§ **Required work**: Go through the entries below and copy each line that holds the word "include".

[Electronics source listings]
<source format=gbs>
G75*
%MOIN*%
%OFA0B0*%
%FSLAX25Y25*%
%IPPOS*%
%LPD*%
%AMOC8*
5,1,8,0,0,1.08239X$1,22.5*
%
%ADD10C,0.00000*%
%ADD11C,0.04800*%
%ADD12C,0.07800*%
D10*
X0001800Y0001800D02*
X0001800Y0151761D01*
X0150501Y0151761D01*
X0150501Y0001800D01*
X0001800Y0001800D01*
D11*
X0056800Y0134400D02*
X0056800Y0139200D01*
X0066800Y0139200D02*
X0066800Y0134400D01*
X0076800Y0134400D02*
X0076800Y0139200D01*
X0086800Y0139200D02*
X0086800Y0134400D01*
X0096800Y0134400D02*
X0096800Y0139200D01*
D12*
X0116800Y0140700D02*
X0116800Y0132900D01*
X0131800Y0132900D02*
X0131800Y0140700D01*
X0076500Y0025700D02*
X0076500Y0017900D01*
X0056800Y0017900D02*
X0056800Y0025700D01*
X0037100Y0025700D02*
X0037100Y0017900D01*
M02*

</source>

--

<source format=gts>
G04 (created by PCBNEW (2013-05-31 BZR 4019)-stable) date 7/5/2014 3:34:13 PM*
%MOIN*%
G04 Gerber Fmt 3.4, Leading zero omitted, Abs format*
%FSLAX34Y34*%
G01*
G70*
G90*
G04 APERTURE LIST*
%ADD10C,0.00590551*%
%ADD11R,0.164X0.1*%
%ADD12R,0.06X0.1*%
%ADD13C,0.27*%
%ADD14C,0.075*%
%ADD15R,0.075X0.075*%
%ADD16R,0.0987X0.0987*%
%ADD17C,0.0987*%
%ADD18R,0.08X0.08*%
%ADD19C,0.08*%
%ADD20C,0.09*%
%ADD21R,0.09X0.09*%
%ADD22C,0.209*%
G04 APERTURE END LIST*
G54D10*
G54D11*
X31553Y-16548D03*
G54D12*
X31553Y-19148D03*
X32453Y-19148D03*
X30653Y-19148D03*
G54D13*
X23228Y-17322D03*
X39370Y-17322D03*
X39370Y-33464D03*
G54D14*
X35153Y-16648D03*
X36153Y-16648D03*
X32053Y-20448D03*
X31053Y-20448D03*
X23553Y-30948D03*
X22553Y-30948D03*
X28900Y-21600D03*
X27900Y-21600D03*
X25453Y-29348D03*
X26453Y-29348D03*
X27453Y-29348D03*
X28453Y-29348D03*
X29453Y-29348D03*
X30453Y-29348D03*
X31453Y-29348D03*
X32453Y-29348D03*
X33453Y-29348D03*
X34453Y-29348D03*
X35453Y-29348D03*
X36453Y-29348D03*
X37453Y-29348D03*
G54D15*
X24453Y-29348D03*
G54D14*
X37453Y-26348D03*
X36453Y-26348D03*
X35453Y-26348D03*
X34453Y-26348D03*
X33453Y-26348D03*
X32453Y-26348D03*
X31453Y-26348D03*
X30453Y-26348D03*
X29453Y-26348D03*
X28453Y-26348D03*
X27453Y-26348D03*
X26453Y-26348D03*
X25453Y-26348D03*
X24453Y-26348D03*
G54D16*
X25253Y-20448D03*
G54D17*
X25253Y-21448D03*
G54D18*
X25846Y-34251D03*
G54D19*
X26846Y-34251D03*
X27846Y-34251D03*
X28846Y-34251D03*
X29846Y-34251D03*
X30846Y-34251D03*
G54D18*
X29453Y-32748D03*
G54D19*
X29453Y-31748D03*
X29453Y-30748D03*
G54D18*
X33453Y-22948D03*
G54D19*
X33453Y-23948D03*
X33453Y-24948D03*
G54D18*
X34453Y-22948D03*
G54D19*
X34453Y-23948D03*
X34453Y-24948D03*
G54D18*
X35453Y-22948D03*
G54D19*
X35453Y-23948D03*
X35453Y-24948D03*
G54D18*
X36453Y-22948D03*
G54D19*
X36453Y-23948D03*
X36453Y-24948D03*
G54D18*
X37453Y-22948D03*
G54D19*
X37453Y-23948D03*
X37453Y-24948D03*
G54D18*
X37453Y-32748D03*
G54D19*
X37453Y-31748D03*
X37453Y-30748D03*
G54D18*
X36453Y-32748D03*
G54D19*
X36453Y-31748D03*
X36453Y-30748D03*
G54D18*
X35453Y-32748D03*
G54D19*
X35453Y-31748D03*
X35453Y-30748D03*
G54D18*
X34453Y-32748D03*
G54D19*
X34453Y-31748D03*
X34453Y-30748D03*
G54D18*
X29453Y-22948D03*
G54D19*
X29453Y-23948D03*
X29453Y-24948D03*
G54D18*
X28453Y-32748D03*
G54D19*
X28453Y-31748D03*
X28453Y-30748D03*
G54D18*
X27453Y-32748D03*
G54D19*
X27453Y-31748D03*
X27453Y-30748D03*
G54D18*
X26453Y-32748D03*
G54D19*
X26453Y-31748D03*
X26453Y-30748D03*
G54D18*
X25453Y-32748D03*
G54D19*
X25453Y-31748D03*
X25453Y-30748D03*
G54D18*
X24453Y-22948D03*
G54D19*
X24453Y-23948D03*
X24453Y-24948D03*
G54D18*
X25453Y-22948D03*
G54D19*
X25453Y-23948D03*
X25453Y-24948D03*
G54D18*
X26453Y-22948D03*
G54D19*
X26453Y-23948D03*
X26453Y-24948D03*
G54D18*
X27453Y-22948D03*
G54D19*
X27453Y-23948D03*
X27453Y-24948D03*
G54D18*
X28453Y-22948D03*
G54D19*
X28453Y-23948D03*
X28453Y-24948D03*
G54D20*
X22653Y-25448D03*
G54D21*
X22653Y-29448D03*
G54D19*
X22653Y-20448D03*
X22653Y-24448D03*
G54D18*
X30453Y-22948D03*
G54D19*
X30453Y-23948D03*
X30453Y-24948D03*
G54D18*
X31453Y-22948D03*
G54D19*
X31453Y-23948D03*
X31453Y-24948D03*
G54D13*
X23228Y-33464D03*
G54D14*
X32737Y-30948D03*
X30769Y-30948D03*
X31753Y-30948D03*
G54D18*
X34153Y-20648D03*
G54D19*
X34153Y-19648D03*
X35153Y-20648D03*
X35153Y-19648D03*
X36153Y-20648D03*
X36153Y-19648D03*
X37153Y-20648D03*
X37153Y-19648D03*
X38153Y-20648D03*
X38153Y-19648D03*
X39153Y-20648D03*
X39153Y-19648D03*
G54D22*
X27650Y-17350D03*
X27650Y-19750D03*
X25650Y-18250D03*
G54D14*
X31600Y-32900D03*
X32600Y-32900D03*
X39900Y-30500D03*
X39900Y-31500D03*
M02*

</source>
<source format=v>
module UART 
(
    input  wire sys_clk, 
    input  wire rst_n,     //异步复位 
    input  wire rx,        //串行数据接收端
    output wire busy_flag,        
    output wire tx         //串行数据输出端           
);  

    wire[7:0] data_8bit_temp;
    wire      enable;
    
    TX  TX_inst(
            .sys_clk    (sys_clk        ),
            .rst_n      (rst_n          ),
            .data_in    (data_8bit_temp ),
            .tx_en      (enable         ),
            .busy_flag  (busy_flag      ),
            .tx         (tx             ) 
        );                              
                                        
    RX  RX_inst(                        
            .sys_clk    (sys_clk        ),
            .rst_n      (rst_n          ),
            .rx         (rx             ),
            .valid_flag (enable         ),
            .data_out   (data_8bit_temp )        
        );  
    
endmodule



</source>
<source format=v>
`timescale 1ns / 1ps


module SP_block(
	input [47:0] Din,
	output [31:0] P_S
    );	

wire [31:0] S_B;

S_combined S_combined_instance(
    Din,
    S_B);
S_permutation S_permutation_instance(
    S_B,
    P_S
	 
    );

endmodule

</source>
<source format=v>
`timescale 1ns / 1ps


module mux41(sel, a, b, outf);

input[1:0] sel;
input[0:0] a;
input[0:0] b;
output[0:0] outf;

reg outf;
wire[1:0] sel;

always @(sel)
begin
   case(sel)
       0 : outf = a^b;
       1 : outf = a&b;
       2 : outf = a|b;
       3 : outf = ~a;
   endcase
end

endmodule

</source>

...

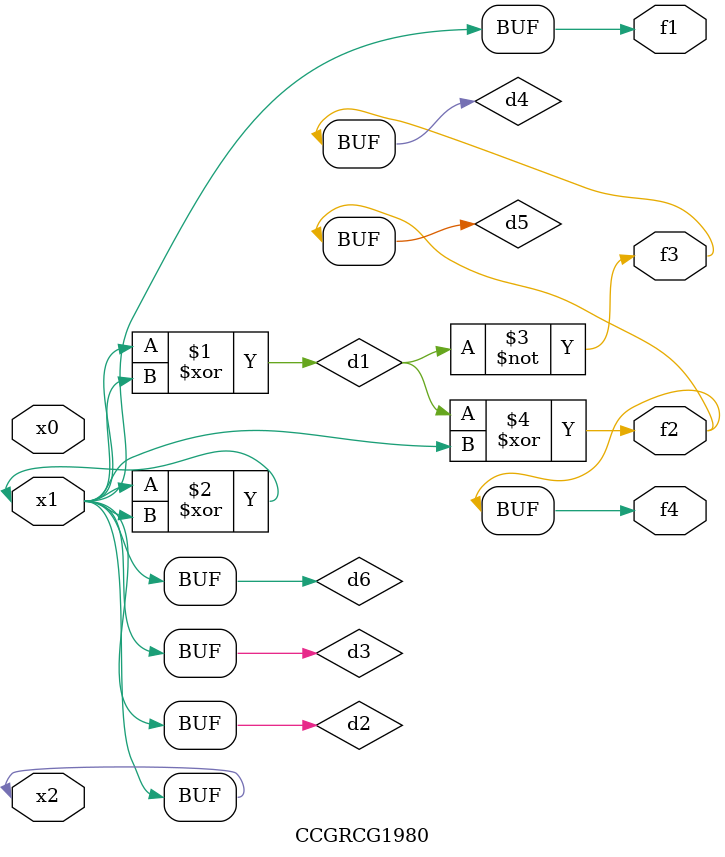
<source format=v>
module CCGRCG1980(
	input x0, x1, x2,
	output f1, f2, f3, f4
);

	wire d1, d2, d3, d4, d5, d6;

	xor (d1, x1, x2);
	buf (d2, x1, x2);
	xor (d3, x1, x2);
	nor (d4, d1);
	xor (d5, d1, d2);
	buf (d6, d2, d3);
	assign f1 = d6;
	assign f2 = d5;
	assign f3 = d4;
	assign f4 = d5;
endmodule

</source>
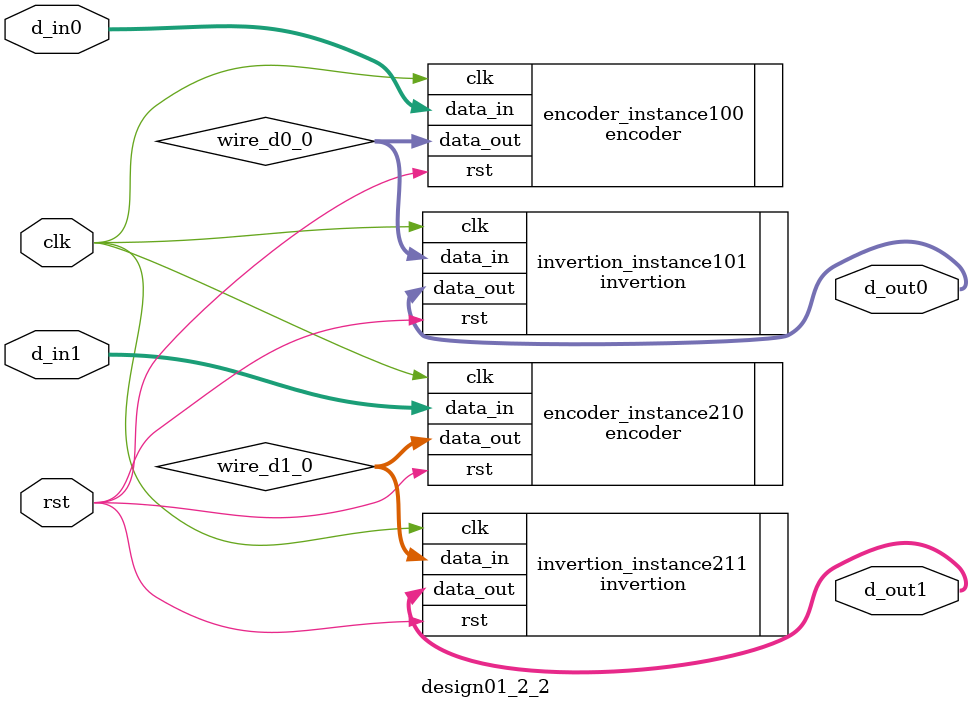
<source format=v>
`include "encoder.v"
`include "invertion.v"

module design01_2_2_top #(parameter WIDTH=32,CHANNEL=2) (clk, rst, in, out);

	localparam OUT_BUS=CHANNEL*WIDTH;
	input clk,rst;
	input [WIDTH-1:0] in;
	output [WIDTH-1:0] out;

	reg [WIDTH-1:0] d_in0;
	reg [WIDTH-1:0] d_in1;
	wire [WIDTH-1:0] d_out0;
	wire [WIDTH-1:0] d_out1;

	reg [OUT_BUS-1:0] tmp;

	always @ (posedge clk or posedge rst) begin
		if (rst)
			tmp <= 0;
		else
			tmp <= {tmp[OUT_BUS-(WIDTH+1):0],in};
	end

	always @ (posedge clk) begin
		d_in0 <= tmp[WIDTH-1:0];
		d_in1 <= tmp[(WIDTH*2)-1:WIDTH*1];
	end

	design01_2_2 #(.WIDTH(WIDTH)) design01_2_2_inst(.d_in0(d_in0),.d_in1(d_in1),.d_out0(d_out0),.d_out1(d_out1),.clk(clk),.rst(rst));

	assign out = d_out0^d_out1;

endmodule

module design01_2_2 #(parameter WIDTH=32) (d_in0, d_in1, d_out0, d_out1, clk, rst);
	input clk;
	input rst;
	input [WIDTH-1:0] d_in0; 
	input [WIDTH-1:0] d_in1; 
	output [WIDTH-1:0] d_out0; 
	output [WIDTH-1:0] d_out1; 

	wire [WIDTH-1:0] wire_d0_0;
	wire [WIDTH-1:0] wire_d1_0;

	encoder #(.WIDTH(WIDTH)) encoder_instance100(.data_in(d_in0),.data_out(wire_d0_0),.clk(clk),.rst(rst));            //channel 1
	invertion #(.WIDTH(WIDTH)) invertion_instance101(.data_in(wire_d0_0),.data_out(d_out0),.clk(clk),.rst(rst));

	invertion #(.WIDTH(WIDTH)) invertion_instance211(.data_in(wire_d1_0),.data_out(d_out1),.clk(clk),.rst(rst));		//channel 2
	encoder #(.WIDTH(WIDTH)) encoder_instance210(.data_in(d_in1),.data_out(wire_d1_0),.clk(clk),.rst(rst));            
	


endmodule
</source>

§ **Solution**:
`include "encoder.v"
`include "invertion.v"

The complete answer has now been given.